The same publication praises the current federal government. Why? Here is the track record of the current federal government.
- Created a small subsidy for the building of a token number of hybrid cars but failed to publish an energy saving target other manufacturers could aim at.
- Failed to increase the carbon emission reduction target (their promise before the election) and instead reduced the target.
- They are ignoring biofuels and are allowing car manufacturers to reduce the use of the biofuel blend introduced by the previous government.
- They promised a carbon trading scheme before the election but instead tried to introduce a heavy tax grabbing system coupled with token subsidies.
Biofuel
Biofuel is easy to produce. The car manufacturers do not want it because the people who own the car company shares also own shares in petroleum companies.

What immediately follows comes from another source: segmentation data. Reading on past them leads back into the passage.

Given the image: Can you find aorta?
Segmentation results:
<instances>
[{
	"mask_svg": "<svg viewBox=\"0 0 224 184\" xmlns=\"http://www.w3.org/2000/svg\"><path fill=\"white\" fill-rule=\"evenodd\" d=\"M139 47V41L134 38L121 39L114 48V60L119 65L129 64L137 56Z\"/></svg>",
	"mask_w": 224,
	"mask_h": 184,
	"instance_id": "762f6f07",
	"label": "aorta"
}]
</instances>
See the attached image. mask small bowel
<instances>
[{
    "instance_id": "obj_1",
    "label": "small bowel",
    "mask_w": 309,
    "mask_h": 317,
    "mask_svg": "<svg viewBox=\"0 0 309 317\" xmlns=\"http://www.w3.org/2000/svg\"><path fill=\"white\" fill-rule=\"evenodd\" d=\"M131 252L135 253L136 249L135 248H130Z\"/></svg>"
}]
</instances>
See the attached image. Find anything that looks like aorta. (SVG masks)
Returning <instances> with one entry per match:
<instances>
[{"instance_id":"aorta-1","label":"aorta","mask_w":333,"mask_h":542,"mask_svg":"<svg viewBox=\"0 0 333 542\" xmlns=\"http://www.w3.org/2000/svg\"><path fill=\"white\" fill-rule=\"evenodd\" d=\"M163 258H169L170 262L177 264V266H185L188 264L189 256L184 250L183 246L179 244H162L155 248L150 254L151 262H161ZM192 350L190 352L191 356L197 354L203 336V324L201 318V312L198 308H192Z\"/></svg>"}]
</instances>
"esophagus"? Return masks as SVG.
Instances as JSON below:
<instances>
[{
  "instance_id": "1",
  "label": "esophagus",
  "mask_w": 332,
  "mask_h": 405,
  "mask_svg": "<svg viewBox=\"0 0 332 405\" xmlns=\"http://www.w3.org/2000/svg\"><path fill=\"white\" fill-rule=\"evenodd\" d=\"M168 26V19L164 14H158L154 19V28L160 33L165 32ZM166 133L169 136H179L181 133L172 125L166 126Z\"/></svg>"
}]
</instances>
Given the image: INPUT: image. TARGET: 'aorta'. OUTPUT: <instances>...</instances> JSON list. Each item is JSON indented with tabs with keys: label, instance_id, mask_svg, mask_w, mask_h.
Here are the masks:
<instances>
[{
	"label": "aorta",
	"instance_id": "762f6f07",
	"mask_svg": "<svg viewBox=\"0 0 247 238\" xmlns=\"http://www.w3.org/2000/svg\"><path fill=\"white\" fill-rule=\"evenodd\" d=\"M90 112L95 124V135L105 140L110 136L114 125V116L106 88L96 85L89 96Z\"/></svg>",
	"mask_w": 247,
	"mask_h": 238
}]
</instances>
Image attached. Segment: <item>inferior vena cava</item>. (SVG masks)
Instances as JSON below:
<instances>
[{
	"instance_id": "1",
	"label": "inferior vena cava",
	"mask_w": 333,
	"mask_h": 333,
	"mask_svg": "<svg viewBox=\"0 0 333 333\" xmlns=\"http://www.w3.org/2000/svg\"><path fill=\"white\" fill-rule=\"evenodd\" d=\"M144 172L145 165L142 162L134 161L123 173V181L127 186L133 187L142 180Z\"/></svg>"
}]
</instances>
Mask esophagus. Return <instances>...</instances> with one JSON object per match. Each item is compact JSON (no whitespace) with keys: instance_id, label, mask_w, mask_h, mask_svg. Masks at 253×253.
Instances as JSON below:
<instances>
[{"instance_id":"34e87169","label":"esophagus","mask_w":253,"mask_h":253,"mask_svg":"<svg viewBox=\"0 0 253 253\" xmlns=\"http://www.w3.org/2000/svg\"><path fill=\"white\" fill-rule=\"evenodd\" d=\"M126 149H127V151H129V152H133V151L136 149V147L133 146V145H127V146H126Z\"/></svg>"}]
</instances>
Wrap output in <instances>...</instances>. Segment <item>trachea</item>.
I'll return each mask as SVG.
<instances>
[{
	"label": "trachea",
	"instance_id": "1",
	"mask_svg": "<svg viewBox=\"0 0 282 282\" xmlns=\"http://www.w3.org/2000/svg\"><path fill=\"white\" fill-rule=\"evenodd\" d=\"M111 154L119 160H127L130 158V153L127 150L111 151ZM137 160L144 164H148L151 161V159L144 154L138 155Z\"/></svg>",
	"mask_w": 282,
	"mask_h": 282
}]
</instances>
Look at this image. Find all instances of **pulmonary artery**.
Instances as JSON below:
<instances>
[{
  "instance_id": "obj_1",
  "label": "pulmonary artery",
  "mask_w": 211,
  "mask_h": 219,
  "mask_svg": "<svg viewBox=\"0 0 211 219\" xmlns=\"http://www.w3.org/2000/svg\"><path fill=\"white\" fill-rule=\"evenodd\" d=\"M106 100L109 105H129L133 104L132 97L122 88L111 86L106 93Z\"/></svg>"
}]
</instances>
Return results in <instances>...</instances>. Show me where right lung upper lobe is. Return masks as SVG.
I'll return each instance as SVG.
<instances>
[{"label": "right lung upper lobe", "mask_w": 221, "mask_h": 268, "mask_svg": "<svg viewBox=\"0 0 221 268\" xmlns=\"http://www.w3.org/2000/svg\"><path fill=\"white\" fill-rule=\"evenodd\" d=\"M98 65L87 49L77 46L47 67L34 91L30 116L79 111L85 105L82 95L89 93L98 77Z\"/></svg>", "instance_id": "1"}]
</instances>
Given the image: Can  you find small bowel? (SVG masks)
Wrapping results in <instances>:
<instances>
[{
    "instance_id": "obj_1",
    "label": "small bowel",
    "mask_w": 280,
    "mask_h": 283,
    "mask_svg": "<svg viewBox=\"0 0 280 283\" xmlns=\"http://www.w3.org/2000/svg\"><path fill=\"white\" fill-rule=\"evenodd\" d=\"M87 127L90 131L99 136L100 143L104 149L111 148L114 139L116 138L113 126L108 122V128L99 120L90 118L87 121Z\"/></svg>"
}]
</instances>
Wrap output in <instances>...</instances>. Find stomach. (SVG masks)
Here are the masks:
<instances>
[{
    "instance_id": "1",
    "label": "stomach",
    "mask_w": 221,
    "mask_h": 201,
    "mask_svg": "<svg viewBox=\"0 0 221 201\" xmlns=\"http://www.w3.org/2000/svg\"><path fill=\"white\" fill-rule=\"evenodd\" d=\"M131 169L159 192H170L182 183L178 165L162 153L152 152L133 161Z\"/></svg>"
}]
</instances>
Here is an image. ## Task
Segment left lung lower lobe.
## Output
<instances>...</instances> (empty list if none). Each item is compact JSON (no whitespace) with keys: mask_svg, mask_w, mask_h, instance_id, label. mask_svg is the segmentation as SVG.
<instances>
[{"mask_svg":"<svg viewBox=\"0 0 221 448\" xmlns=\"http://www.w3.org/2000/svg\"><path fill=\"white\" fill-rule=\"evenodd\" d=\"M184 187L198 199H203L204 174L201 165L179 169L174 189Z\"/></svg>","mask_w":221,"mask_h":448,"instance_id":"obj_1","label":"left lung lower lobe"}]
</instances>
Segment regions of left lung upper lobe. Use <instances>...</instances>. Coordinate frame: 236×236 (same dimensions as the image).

Dr Rudolf Diesel first developed the
Diesel Engine
to run on vegetable oil in 1895 and he demonstrated the engine in 1900 using peanut oil at a World Exhibition in Paris.
2006 GRAINS RESEARCH UPDATE for irrigation croppers
Replacing diesel oil with vegetable oil is easy but the current government refuses to look at it. Arnold Schwarzenegger converted his diesel guzzling Humvee to vegetable oil with no problems. Australia produces huge quantities of various vegetable oils and exports almost half of the production. The Australian government subsidises the supply of diesel to remote areas. If those subsidies were directed at biodiesel instead of petroleum diesel, Australia would achieve a significant reduction in green house gas emission.
Replacing petrol with ethanol is also easy. Brazil uses 100 percent ethanol and all the car makers were able to change their fuel systems overnight. The typical new car in Brazil automatically detects the percentage of ethanol and works perfectly. We could have part of that success here with ethanol blends. The previous government did the hard job of getting the process started and the E10 blend into gas stations. Some of the current state governments are continuing the trend by making more gas stations supply E10.
Unfortunately the current federal government does nothing. They let car makers sell cars that use petrol but not the E10 blend. All the government has to do is set a quota for the percentage of petrol engine cars designed for E10. No, they refuse to act. There is no difference in power between E10 and other petrols. Samuel Morey invented the internal combustion engine in the year 1826 and used ethanol as the fuel. Ethanol was the original fuel additive used to fix engine knock
problems back in the 1930s. General Motors switched to tetraethyl lead only because Dupont was the largest shareholder and Dupont owned oil refineries. Shell sold an ethanol blend petrol in England from the 1920s through to the 1960s because it was better than adding lead. Racing cars have the highest compression ratios and use ethanol and methanol exclusively.
General Motors now want you to use ethanol, www.gm.com/experience/fuel_economy/e85/, but the current federal Australian government does not. The current government also refuses to set a higher ethanol percentage as a design requirement for future cars.